Supply Chain Alerts
When the World's Chip Factory Goes Dark
Mar 10, 2026
Samsung Electronics fell 11.7% in a single session. SK Hynix dropped 12%. The KOSPI shed 18% in two days, the worst weekly loss since 2008, erasing $270 billion in market value. The trigger: the Strait of Hormuz, closed on March 2 after US-Israel strikes on Iran. For procurement teams managing semiconductor supply, this is not a market event. It is a production continuity warning.
Energy is the hidden input nobody models
South Korea imports 98% of its fossil fuels, with roughly 70% of its crude transiting the Strait. Semiconductor fabs run around the clock, consuming electricity at the scale of small cities. When the Hormuz premium spikes, Korean fab operating costs follow immediately. Samsung and SK Hynix together supply roughly 67% of global DRAM and close to 80% of high-bandwidth memory. Cost pressure at that scale does not stay in Seoul.
Chipmaking materials are caught in the crossfire
South Korea's Ministry of Trade formally warned on March 5 that the conflict could disrupt critical chipmaking inputs. The specific concern is helium, used to etch silicon wafers, produced in only two facilities globally. One is in Qatar and exports through the Strait. US Defense Secretary Pete Hegseth indicated hostilities could run 8 weeks or more. SK Hynix says it holds sufficient inventory for now, but the clock is running.

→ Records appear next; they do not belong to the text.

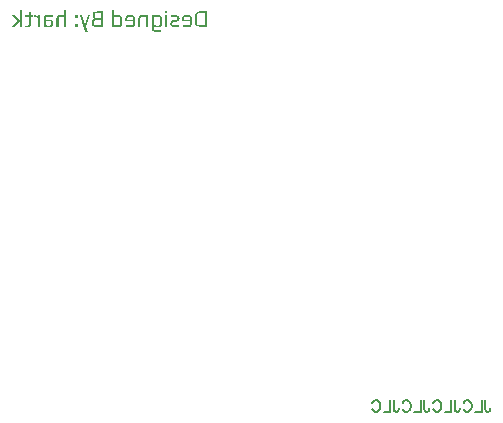
<source format=gbo>
G04 Layer: BottomSilkLayer*
G04 EasyEDA v6.4.17, 2021-03-23T23:00:37--7:00*
G04 a523c0ef729f478fa846602dc6c0f112,debd25b7e7f645e7808fdd9718494454,10*
G04 Gerber Generator version 0.2*
G04 Scale: 100 percent, Rotated: No, Reflected: No *
G04 Dimensions in millimeters *
G04 leading zeros omitted , absolute positions ,4 integer and 5 decimal *
%FSLAX45Y45*%
%MOMM*%

%ADD24C,0.2032*%

%LPD*%
G36*
X5985967Y8124596D02*
G01*
X5985967Y7984642D01*
X6004001Y7984642D01*
X6004001Y8124596D01*
G37*
G36*
X6358839Y8124596D02*
G01*
X6358839Y8069478D01*
X6355791Y8075625D01*
X6349441Y8079994D01*
X6339789Y8082584D01*
X6326835Y8083448D01*
X6311087Y8081772D01*
X6300927Y8076590D01*
X6297574Y8072831D01*
X6295237Y8068056D01*
X6293764Y8062264D01*
X6293307Y8055508D01*
X6293307Y7984642D01*
X6311341Y7984642D01*
X6311392Y8056321D01*
X6311849Y8060588D01*
X6312865Y8062975D01*
X6314389Y8065414D01*
X6317030Y8067649D01*
X6320891Y8069224D01*
X6325920Y8070189D01*
X6332169Y8070494D01*
X6337300Y8070443D01*
X6345682Y8069681D01*
X6348933Y8068970D01*
X6351524Y8068106D01*
X6353657Y8066938D01*
X6355334Y8065566D01*
X6357569Y8062112D01*
X6358280Y8059928D01*
X6358686Y8057388D01*
X6358839Y8054492D01*
X6358839Y7984642D01*
X6376619Y7984642D01*
X6376619Y8124596D01*
G37*
G36*
X6764223Y8124596D02*
G01*
X6764223Y8010042D01*
X6782257Y8010042D01*
X6782257Y8057794D01*
X6783933Y8063484D01*
X6788861Y8067548D01*
X6797141Y8069986D01*
X6808673Y8070748D01*
X6815988Y8070646D01*
X6821881Y8070189D01*
X6826402Y8069478D01*
X6829501Y8068462D01*
X6831736Y8066887D01*
X6833311Y8064550D01*
X6834276Y8061553D01*
X6834581Y8057794D01*
X6834581Y8010042D01*
X6834225Y8006283D01*
X6833209Y8003082D01*
X6831431Y8000441D01*
X6828993Y7998358D01*
X6825843Y7996936D01*
X6821678Y7995920D01*
X6816547Y7995310D01*
X6810451Y7995056D01*
X6803390Y7995310D01*
X6797446Y7995920D01*
X6792620Y7996936D01*
X6788861Y7998358D01*
X6785965Y8000441D01*
X6783933Y8003082D01*
X6782663Y8006283D01*
X6782257Y8010042D01*
X6764223Y8010042D01*
X6764223Y7984642D01*
X6781749Y7984642D01*
X6781749Y7996072D01*
X6782308Y7993430D01*
X6783933Y7990941D01*
X6786625Y7988706D01*
X6790385Y7986674D01*
X6795109Y7984896D01*
X6800697Y7983626D01*
X6807047Y7982864D01*
X6814261Y7982610D01*
X6821017Y7982813D01*
X6826961Y7983321D01*
X6832193Y7984185D01*
X6836613Y7985404D01*
X6840524Y7987182D01*
X6843775Y7989366D01*
X6846468Y7992008D01*
X6848551Y7995056D01*
X6850227Y7998714D01*
X6851396Y8002930D01*
X6852107Y8007858D01*
X6852361Y8013344D01*
X6852361Y8056016D01*
X6850075Y8068564D01*
X6843217Y8077098D01*
X6831177Y8081873D01*
X6813245Y8083448D01*
X6807098Y8083245D01*
X6801459Y8082635D01*
X6796176Y8081619D01*
X6791401Y8080146D01*
X6787388Y8078470D01*
X6784543Y8076336D01*
X6782816Y8073898D01*
X6782257Y8071002D01*
X6781749Y8071002D01*
X6782257Y8095640D01*
X6782257Y8124596D01*
G37*
G36*
X7215327Y8116468D02*
G01*
X7215327Y8097672D01*
X7233361Y8097672D01*
X7233361Y8116468D01*
G37*
G36*
X6641033Y8114436D02*
G01*
X6626047Y8113572D01*
X6614617Y8110880D01*
X6610451Y8109254D01*
X6606997Y8107425D01*
X6604355Y8105343D01*
X6602425Y8103006D01*
X6601104Y8100415D01*
X6600139Y8097316D01*
X6599580Y8093811D01*
X6599377Y8089798D01*
X6599377Y8073034D01*
X6617411Y8073034D01*
X6617411Y8088274D01*
X6617766Y8091728D01*
X6618833Y8094573D01*
X6620560Y8096910D01*
X6622999Y8098688D01*
X6626148Y8099958D01*
X6630162Y8100822D01*
X6635140Y8101330D01*
X6667957Y8101482D01*
X6667957Y8057540D01*
X6640271Y8057540D01*
X6634632Y8057794D01*
X6629806Y8058505D01*
X6625844Y8059724D01*
X6622745Y8061350D01*
X6620408Y8063433D01*
X6618731Y8066074D01*
X6617766Y8069275D01*
X6617411Y8073034D01*
X6599377Y8073034D01*
X6599631Y8068716D01*
X6600444Y8065516D01*
X6601815Y8062722D01*
X6603695Y8060334D01*
X6606184Y8058353D01*
X6609232Y8056625D01*
X6612890Y8055152D01*
X6617157Y8053984D01*
X6617157Y8053222D01*
X6612077Y8052104D01*
X6607556Y8050530D01*
X6603593Y8048447D01*
X6600139Y8045856D01*
X6597243Y8043011D01*
X6595211Y8039760D01*
X6593941Y8036153D01*
X6593535Y8032140D01*
X6593535Y8011312D01*
X6612839Y8011312D01*
X6612839Y8030870D01*
X6612991Y8033308D01*
X6613398Y8035442D01*
X6614109Y8037372D01*
X6616293Y8040522D01*
X6617716Y8041792D01*
X6619443Y8042808D01*
X6623710Y8044180D01*
X6627622Y8044942D01*
X6631228Y8045246D01*
X6667957Y8045348D01*
X6667957Y7998104D01*
X6639509Y7998104D01*
X6632803Y7998307D01*
X6627114Y7998815D01*
X6622491Y7999679D01*
X6618935Y8000898D01*
X6616293Y8002727D01*
X6614363Y8005064D01*
X6613245Y8007908D01*
X6612839Y8011312D01*
X6593535Y8011312D01*
X6593535Y8010296D01*
X6596227Y7998256D01*
X6604203Y7990484D01*
X6618224Y7986115D01*
X6639509Y7984642D01*
X6687261Y7984642D01*
X6687261Y8114436D01*
G37*
G36*
X7519873Y8114436D02*
G01*
X7507071Y8113877D01*
X7495997Y8112150D01*
X7486599Y8109203D01*
X7478928Y8105140D01*
X7472934Y8099856D01*
X7468666Y8093456D01*
X7466126Y8085886D01*
X7465263Y8077098D01*
X7465263Y8020202D01*
X7484059Y8020202D01*
X7484059Y8077352D01*
X7484262Y8080908D01*
X7484770Y8084108D01*
X7485634Y8087004D01*
X7486853Y8089544D01*
X7488529Y8091931D01*
X7490459Y8093964D01*
X7492695Y8095640D01*
X7495235Y8096910D01*
X7500823Y8098891D01*
X7506411Y8100212D01*
X7516317Y8100974D01*
X7552131Y8100974D01*
X7552131Y7997850D01*
X7521143Y7997850D01*
X7504938Y7999272D01*
X7493355Y8003438D01*
X7486396Y8010448D01*
X7484059Y8020202D01*
X7465263Y8020202D01*
X7466126Y8011515D01*
X7468666Y8004403D01*
X7472934Y7998358D01*
X7478877Y7993430D01*
X7486497Y7989570D01*
X7495844Y7986877D01*
X7506868Y7985201D01*
X7519619Y7984642D01*
X7571435Y7984642D01*
X7571435Y8114436D01*
G37*
G36*
X6058103Y8111388D02*
G01*
X6058103Y8081416D01*
X6023559Y8081416D01*
X6023559Y8069478D01*
X6058103Y8069478D01*
X6058001Y8008518D01*
X6057646Y8005572D01*
X6057087Y8003031D01*
X6056325Y8000898D01*
X6055410Y7999272D01*
X6054090Y7997850D01*
X6052464Y7996732D01*
X6050483Y7995818D01*
X6048095Y7995158D01*
X6041847Y7994396D01*
X6038037Y7994294D01*
X6033008Y7994751D01*
X6023559Y7996072D01*
X6023559Y7984134D01*
X6033668Y7983016D01*
X6043625Y7982610D01*
X6049518Y7982813D01*
X6054750Y7983321D01*
X6059322Y7984185D01*
X6063183Y7985404D01*
X6066383Y7986928D01*
X6069177Y7988960D01*
X6071463Y7991500D01*
X6073343Y7994548D01*
X6074664Y7998104D01*
X6075629Y8002320D01*
X6076188Y8007248D01*
X6076391Y8012836D01*
X6076391Y8069478D01*
X6097981Y8069478D01*
X6097981Y8081416D01*
X6076391Y8081416D01*
X6076391Y8111388D01*
G37*
G36*
X6102299Y8083448D02*
G01*
X6102299Y8067954D01*
X6112459Y8067954D01*
X6118352Y8067751D01*
X6123381Y8067141D01*
X6127496Y8066125D01*
X6130747Y8064652D01*
X6133287Y8062671D01*
X6135116Y8060029D01*
X6136233Y8056727D01*
X6136589Y8052714D01*
X6136589Y7984642D01*
X6154623Y7984642D01*
X6154623Y8081416D01*
X6137605Y8081416D01*
X6137605Y8065668D01*
X6137351Y8067954D01*
X6136589Y8070138D01*
X6135319Y8072272D01*
X6133541Y8074304D01*
X6131407Y8076285D01*
X6126327Y8079587D01*
X6123381Y8080908D01*
X6120231Y8082025D01*
X6117183Y8082838D01*
X6114135Y8083296D01*
G37*
G36*
X6224473Y8083448D02*
G01*
X6216650Y8083296D01*
X6209944Y8082838D01*
X6204356Y8082025D01*
X6199835Y8080908D01*
X6196076Y8079435D01*
X6192977Y8077504D01*
X6190488Y8075117D01*
X6188659Y8072272D01*
X6187338Y8068716D01*
X6186373Y8064296D01*
X6185814Y8059064D01*
X6185611Y8052968D01*
X6185611Y8030616D01*
X6231585Y8030616D01*
X6239002Y8030311D01*
X6241846Y8029905D01*
X6244031Y8029346D01*
X6245758Y8028584D01*
X6247130Y8027517D01*
X6248196Y8026196D01*
X6249416Y8022386D01*
X6250076Y8016544D01*
X6250076Y8009483D01*
X6249416Y8003895D01*
X6248857Y8001660D01*
X6247993Y7999882D01*
X6246825Y7998358D01*
X6245453Y7997088D01*
X6243777Y7996072D01*
X6241745Y7995310D01*
X6239256Y7994751D01*
X6232855Y7994294D01*
X6224676Y7994396D01*
X6216396Y7995158D01*
X6212789Y7995818D01*
X6208776Y7997037D01*
X6205931Y7998815D01*
X6204204Y8001203D01*
X6203645Y8004200D01*
X6203645Y8030616D01*
X6185611Y8030616D01*
X6185611Y7984642D01*
X6203137Y7984642D01*
X6203137Y7993786D01*
X6205829Y7988909D01*
X6211570Y7985404D01*
X6220409Y7983321D01*
X6232347Y7982610D01*
X6238849Y7982813D01*
X6244539Y7983270D01*
X6249517Y7984083D01*
X6253683Y7985150D01*
X6257137Y7986674D01*
X6260033Y7988706D01*
X6262471Y7991246D01*
X6264351Y7994294D01*
X6265824Y7998002D01*
X6266840Y8002371D01*
X6267450Y8007502D01*
X6267653Y8013344D01*
X6267450Y8018627D01*
X6266891Y8023250D01*
X6265926Y8027263D01*
X6264605Y8030616D01*
X6262776Y8033461D01*
X6260439Y8035848D01*
X6257442Y8037779D01*
X6253937Y8039252D01*
X6249873Y8040370D01*
X6244996Y8041182D01*
X6239306Y8041640D01*
X6203645Y8041792D01*
X6203645Y8057286D01*
X6203797Y8059826D01*
X6204204Y8062010D01*
X6204915Y8063890D01*
X6207150Y8066836D01*
X6208674Y8067954D01*
X6210554Y8068868D01*
X6215481Y8070037D01*
X6222593Y8070697D01*
X6227013Y8070748D01*
X6242964Y8070189D01*
X6260287Y8068462D01*
X6260287Y8081670D01*
X6241440Y8083042D01*
G37*
G36*
X6916623Y8083448D02*
G01*
X6898081Y8081619D01*
X6885635Y8076082D01*
X6878574Y8066024D01*
X6876237Y8050428D01*
X6876237Y8040776D01*
X6894017Y8040776D01*
X6894017Y8056016D01*
X6894372Y8060131D01*
X6895338Y8063534D01*
X6897014Y8066227D01*
X6899351Y8068208D01*
X6902500Y8069681D01*
X6906615Y8070697D01*
X6911644Y8071307D01*
X6917639Y8071510D01*
X6923328Y8071307D01*
X6928205Y8070697D01*
X6932218Y8069681D01*
X6935419Y8068208D01*
X6937959Y8066227D01*
X6939788Y8063534D01*
X6940905Y8060131D01*
X6941261Y8056016D01*
X6941261Y8040776D01*
X6876237Y8040776D01*
X6876237Y8029092D01*
X6941261Y8029092D01*
X6941261Y8014360D01*
X6940803Y8009788D01*
X6939483Y8005825D01*
X6937248Y8002524D01*
X6934149Y7999882D01*
X6930136Y7998002D01*
X6925208Y7996681D01*
X6919366Y7995869D01*
X6912559Y7995564D01*
X6897573Y7996783D01*
X6880047Y8000390D01*
X6880047Y7986674D01*
X6897878Y7983626D01*
X6914845Y7982610D01*
X6928408Y7983474D01*
X6939534Y7985912D01*
X6948170Y7989976D01*
X6954367Y7995716D01*
X6958075Y8003082D01*
X6959295Y8012074D01*
X6959295Y8050428D01*
X6956755Y8065516D01*
X6949135Y8075574D01*
X6936079Y8081518D01*
G37*
G36*
X7020509Y8083448D02*
G01*
X7004710Y8081772D01*
X6994347Y8076590D01*
X6991146Y8072831D01*
X6988809Y8068056D01*
X6987438Y8062264D01*
X6986981Y8055508D01*
X6986981Y7984642D01*
X7005015Y7984642D01*
X7005066Y8056321D01*
X7005320Y8059521D01*
X7005878Y8062010D01*
X7007148Y8064449D01*
X7008063Y8065668D01*
X7010603Y8067802D01*
X7014413Y8069325D01*
X7019493Y8070240D01*
X7025843Y8070494D01*
X7035139Y8070189D01*
X7042099Y8069224D01*
X7044690Y8068360D01*
X7046874Y8067192D01*
X7048652Y8065820D01*
X7049973Y8064144D01*
X7050989Y8062315D01*
X7051700Y8060080D01*
X7052106Y8057489D01*
X7052259Y8054492D01*
X7052259Y7984642D01*
X7070293Y7984642D01*
X7070293Y8081416D01*
X7052259Y8081416D01*
X7052259Y8069478D01*
X7049211Y8075625D01*
X7042912Y8079994D01*
X7033361Y8082584D01*
G37*
G36*
X7148017Y8083448D02*
G01*
X7127900Y8080603D01*
X7118299Y8072018D01*
X7118299Y8081416D01*
X7101535Y8081416D01*
X7101535Y8010804D01*
X7119569Y8010804D01*
X7119569Y8054492D01*
X7120077Y8060334D01*
X7120737Y8062722D01*
X7121601Y8064652D01*
X7122820Y8066227D01*
X7124547Y8067548D01*
X7126630Y8068614D01*
X7129221Y8069478D01*
X7132472Y8070189D01*
X7140702Y8070951D01*
X7150506Y8070951D01*
X7158126Y8070189D01*
X7163308Y8068716D01*
X7165289Y8067649D01*
X7166864Y8066328D01*
X7168083Y8064652D01*
X7168845Y8062722D01*
X7169759Y8057642D01*
X7169759Y8007603D01*
X7169353Y8004860D01*
X7168743Y8002524D01*
X7167829Y8000644D01*
X7166711Y7999018D01*
X7165187Y7997698D01*
X7163155Y7996631D01*
X7160717Y7995818D01*
X7154316Y7994903D01*
X7145223Y7994548D01*
X7138771Y7994802D01*
X7133285Y7995462D01*
X7128865Y7996580D01*
X7125411Y7998104D01*
X7122871Y8000136D01*
X7121042Y8002930D01*
X7119924Y8006486D01*
X7119569Y8010804D01*
X7101535Y8010804D01*
X7101535Y7975498D01*
X7101840Y7969148D01*
X7102805Y7963509D01*
X7104380Y7958632D01*
X7106615Y7954416D01*
X7109358Y7950911D01*
X7112762Y7947964D01*
X7116876Y7945577D01*
X7121601Y7943748D01*
X7133031Y7941462D01*
X7147509Y7940700D01*
X7165797Y7941208D01*
X7181037Y7942732D01*
X7181037Y7955686D01*
X7160209Y7953603D01*
X7145985Y7952892D01*
X7139482Y7953197D01*
X7133996Y7954009D01*
X7129475Y7955330D01*
X7125919Y7957210D01*
X7123125Y7959750D01*
X7121144Y7963001D01*
X7119975Y7967014D01*
X7119569Y7971688D01*
X7119569Y7995056D01*
X7120229Y7992109D01*
X7121855Y7989570D01*
X7124547Y7987436D01*
X7128205Y7985658D01*
X7132675Y7984337D01*
X7137603Y7983372D01*
X7143089Y7982813D01*
X7149033Y7982610D01*
X7156094Y7982813D01*
X7162393Y7983321D01*
X7167778Y7984185D01*
X7172401Y7985404D01*
X7176312Y7987030D01*
X7179564Y7989112D01*
X7182256Y7991602D01*
X7184339Y7994548D01*
X7185812Y7998053D01*
X7186828Y8002117D01*
X7187438Y8006791D01*
X7187641Y8012074D01*
X7187641Y8051444D01*
X7185355Y8066278D01*
X7178497Y8076082D01*
X7166203Y8081619D01*
G37*
G36*
X7292289Y8083448D02*
G01*
X7262825Y8081924D01*
X7262825Y8068716D01*
X7279386Y8070850D01*
X7293051Y8071510D01*
X7299604Y8071358D01*
X7305040Y8070850D01*
X7309408Y8069986D01*
X7312609Y8068716D01*
X7314844Y8067090D01*
X7316419Y8065008D01*
X7317384Y8062417D01*
X7317689Y8059318D01*
X7317689Y8051190D01*
X7313269Y8043773D01*
X7299909Y8041284D01*
X7288733Y8041284D01*
X7275423Y8039912D01*
X7265873Y8035645D01*
X7260183Y8028584D01*
X7258253Y8018678D01*
X7258253Y8010296D01*
X7260793Y7997494D01*
X7268413Y7988960D01*
X7281621Y7984236D01*
X7300417Y7982610D01*
X7316317Y7983220D01*
X7333437Y7984896D01*
X7333437Y7998866D01*
X7313371Y7996021D01*
X7299909Y7995056D01*
X7294016Y7995259D01*
X7288987Y7995716D01*
X7284872Y7996529D01*
X7281621Y7997596D01*
X7279182Y7999069D01*
X7277455Y8001050D01*
X7276388Y8003641D01*
X7276033Y8006740D01*
X7276033Y8016646D01*
X7276287Y8019491D01*
X7277049Y8021878D01*
X7278319Y8023809D01*
X7280097Y8025282D01*
X7282586Y8026552D01*
X7285685Y8027416D01*
X7289444Y8027924D01*
X7304735Y8028076D01*
X7311796Y8028482D01*
X7317943Y8029600D01*
X7323226Y8031530D01*
X7327595Y8034172D01*
X7331049Y8037677D01*
X7333488Y8041741D01*
X7334961Y8046415D01*
X7335469Y8051698D01*
X7335469Y8060588D01*
X7334250Y8067598D01*
X7330694Y8073288D01*
X7324699Y8077758D01*
X7316266Y8080908D01*
X7305497Y8082838D01*
G37*
G36*
X7397699Y8083448D02*
G01*
X7379309Y8081619D01*
X7366711Y8076082D01*
X7359650Y8066024D01*
X7357313Y8050428D01*
X7357313Y8040776D01*
X7375347Y8040776D01*
X7375347Y8056016D01*
X7375702Y8060131D01*
X7376668Y8063534D01*
X7378344Y8066227D01*
X7380681Y8068208D01*
X7383830Y8069681D01*
X7387844Y8070697D01*
X7392822Y8071307D01*
X7398715Y8071510D01*
X7404506Y8071307D01*
X7409434Y8070697D01*
X7413548Y8069681D01*
X7416749Y8068208D01*
X7419187Y8066227D01*
X7420965Y8063534D01*
X7421981Y8060131D01*
X7422337Y8056016D01*
X7422337Y8040776D01*
X7357313Y8040776D01*
X7357313Y8029092D01*
X7422337Y8029092D01*
X7422337Y8014360D01*
X7421880Y8009788D01*
X7420559Y8005825D01*
X7418324Y8002524D01*
X7415225Y7999882D01*
X7411313Y7998002D01*
X7406386Y7996681D01*
X7400493Y7995869D01*
X7393635Y7995564D01*
X7378649Y7996783D01*
X7361123Y8000390D01*
X7361123Y7986674D01*
X7379055Y7983626D01*
X7396175Y7982610D01*
X7409738Y7983474D01*
X7420864Y7985912D01*
X7429500Y7989976D01*
X7435697Y7995716D01*
X7439406Y8003082D01*
X7440625Y8012074D01*
X7440625Y8050428D01*
X7438085Y8065516D01*
X7430465Y8075574D01*
X7417206Y8081518D01*
G37*
G36*
X5920943Y8081416D02*
G01*
X5962853Y8037474D01*
X5917133Y7984642D01*
X5939485Y7984642D01*
X5983681Y8037474D01*
X5943041Y8081416D01*
G37*
G36*
X6452311Y8081416D02*
G01*
X6452311Y8059826D01*
X6475425Y8059826D01*
X6475425Y8081416D01*
G37*
G36*
X6490665Y8081416D02*
G01*
X6539433Y7942986D01*
X6558229Y7942986D01*
X6542989Y7983118D01*
X6580327Y8081416D01*
X6560769Y8081416D01*
X6533845Y8002422D01*
X6533337Y8002422D01*
X6508953Y8081416D01*
G37*
G36*
X7215327Y8081416D02*
G01*
X7215327Y7984642D01*
X7233361Y7984642D01*
X7233361Y8081416D01*
G37*
G36*
X6452311Y8006232D02*
G01*
X6452311Y7984642D01*
X6475425Y7984642D01*
X6475425Y8006232D01*
G37*
D24*
X9922710Y4820630D02*
G01*
X9922710Y4747902D01*
X9927254Y4734267D01*
X9931801Y4729721D01*
X9940891Y4725174D01*
X9949982Y4725174D01*
X9959073Y4729721D01*
X9963617Y4734267D01*
X9968163Y4747902D01*
X9968163Y4756993D01*
X9892708Y4820630D02*
G01*
X9892708Y4725174D01*
X9892708Y4725174D02*
G01*
X9838164Y4725174D01*
X9739983Y4797902D02*
G01*
X9744527Y4806993D01*
X9753617Y4816083D01*
X9762708Y4820630D01*
X9780892Y4820630D01*
X9789982Y4816083D01*
X9799073Y4806993D01*
X9803617Y4797902D01*
X9808164Y4784267D01*
X9808164Y4761539D01*
X9803617Y4747902D01*
X9799073Y4738811D01*
X9789982Y4729721D01*
X9780892Y4725174D01*
X9762708Y4725174D01*
X9753617Y4729721D01*
X9744527Y4738811D01*
X9739983Y4747902D01*
X9664527Y4820630D02*
G01*
X9664527Y4747902D01*
X9669073Y4734267D01*
X9673617Y4729721D01*
X9682708Y4725174D01*
X9691799Y4725174D01*
X9700892Y4729721D01*
X9705436Y4734267D01*
X9709983Y4747902D01*
X9709983Y4756993D01*
X9634527Y4820630D02*
G01*
X9634527Y4725174D01*
X9634527Y4725174D02*
G01*
X9579983Y4725174D01*
X9481799Y4797902D02*
G01*
X9486346Y4806993D01*
X9495436Y4816083D01*
X9504527Y4820630D01*
X9522708Y4820630D01*
X9531799Y4816083D01*
X9540890Y4806993D01*
X9545436Y4797902D01*
X9549980Y4784267D01*
X9549980Y4761539D01*
X9545436Y4747902D01*
X9540890Y4738811D01*
X9531799Y4729721D01*
X9522708Y4725174D01*
X9504527Y4725174D01*
X9495436Y4729721D01*
X9486346Y4738811D01*
X9481799Y4747902D01*
X9406346Y4820630D02*
G01*
X9406346Y4747902D01*
X9410890Y4734267D01*
X9415437Y4729721D01*
X9424527Y4725174D01*
X9433618Y4725174D01*
X9442709Y4729721D01*
X9447255Y4734267D01*
X9451799Y4747902D01*
X9451799Y4756993D01*
X9376346Y4820630D02*
G01*
X9376346Y4725174D01*
X9376346Y4725174D02*
G01*
X9321800Y4725174D01*
X9223618Y4797902D02*
G01*
X9228162Y4806993D01*
X9237256Y4816083D01*
X9246346Y4820630D01*
X9264528Y4820630D01*
X9273618Y4816083D01*
X9282709Y4806993D01*
X9287256Y4797902D01*
X9291800Y4784267D01*
X9291800Y4761539D01*
X9287256Y4747902D01*
X9282709Y4738811D01*
X9273618Y4729721D01*
X9264528Y4725174D01*
X9246346Y4725174D01*
X9237256Y4729721D01*
X9228162Y4738811D01*
X9223618Y4747902D01*
X9148163Y4820630D02*
G01*
X9148163Y4747902D01*
X9152709Y4734267D01*
X9157253Y4729721D01*
X9166346Y4725174D01*
X9175437Y4725174D01*
X9184528Y4729721D01*
X9189072Y4734267D01*
X9193618Y4747902D01*
X9193618Y4756993D01*
X9118163Y4820630D02*
G01*
X9118163Y4725174D01*
X9118163Y4725174D02*
G01*
X9063619Y4725174D01*
X8965435Y4797902D02*
G01*
X8969982Y4806993D01*
X8979072Y4816083D01*
X8988163Y4820630D01*
X9006344Y4820630D01*
X9015437Y4816083D01*
X9024528Y4806993D01*
X9029072Y4797902D01*
X9033619Y4784267D01*
X9033619Y4761539D01*
X9029072Y4747902D01*
X9024528Y4738811D01*
X9015437Y4729721D01*
X9006344Y4725174D01*
X8988163Y4725174D01*
X8979072Y4729721D01*
X8969982Y4738811D01*
X8965435Y4747902D01*
M02*

</source>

European OEMs are watching the wrong indicator
Lead times for automotive-grade memory were already at 58 weeks before this crisis. Global DRAM inventories stand at two to three weeks of supply. For European procurement teams managing ADAS, EV battery management systems, and infotainment BOMs, the exposure is compounding. Hanwha Aerospace rallied 19.8% on defense spending expectations. That tells you what markets think is coming next. Korean shipping stocks Pan Ocean and HMM fell 16 to 19%. That tells you what logistics planners should be preparing for.
The question is not whether Korea's fabs survive a two-month closure. The question is whether your production schedule can survive a two-week DRAM gap.